— About this exercise —
Retype the lines from the one containing "νέα γενιά θυροτηλεόρασης της Golmar" through the one containing "στο YouTube", inclusive, and nothing else.

Collection entries:
____

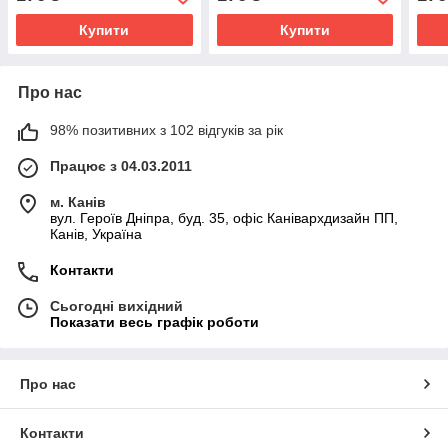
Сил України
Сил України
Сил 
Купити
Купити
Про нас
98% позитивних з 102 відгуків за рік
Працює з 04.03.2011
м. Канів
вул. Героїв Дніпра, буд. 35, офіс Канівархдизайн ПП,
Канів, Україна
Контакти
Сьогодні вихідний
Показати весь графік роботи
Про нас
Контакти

____

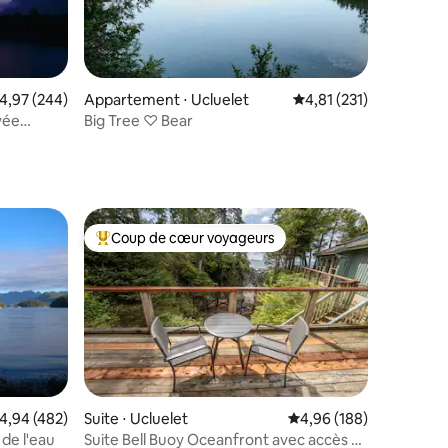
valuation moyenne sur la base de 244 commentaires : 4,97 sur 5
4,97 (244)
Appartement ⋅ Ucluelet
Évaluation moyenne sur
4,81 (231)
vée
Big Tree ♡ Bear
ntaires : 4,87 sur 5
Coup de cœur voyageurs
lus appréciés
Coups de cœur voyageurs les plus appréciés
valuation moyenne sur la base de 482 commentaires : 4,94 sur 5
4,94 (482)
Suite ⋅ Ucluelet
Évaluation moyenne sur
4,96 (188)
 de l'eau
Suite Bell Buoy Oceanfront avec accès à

____

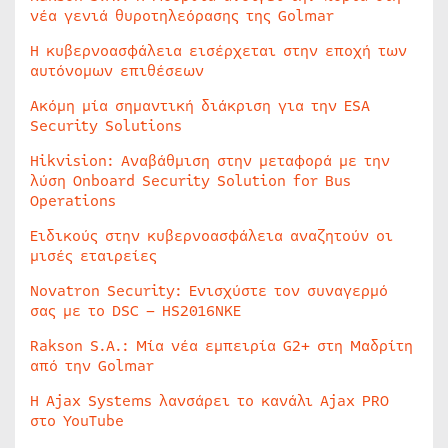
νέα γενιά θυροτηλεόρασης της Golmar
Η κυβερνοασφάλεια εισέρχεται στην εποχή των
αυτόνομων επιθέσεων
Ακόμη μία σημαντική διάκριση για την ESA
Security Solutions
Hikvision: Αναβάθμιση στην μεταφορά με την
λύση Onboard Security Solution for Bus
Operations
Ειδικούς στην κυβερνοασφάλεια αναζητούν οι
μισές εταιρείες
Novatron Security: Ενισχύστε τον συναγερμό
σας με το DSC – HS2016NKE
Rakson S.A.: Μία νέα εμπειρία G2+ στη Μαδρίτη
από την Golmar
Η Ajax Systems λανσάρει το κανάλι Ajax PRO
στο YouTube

____

— Solution —
νέα γενιά θυροτηλεόρασης της Golmar
Η κυβερνοασφάλεια εισέρχεται στην εποχή των
αυτόνομων επιθέσεων
Ακόμη μία σημαντική διάκριση για την ESA
Security Solutions
Hikvision: Αναβάθμιση στην μεταφορά με την
λύση Onboard Security Solution for Bus
Operations
Ειδικούς στην κυβερνοασφάλεια αναζητούν οι
μισές εταιρείες
Novatron Security: Ενισχύστε τον συναγερμό
σας με το DSC – HS2016NKE
Rakson S.A.: Μία νέα εμπειρία G2+ στη Μαδρίτη
από την Golmar
Η Ajax Systems λανσάρει το κανάλι Ajax PRO
στο YouTube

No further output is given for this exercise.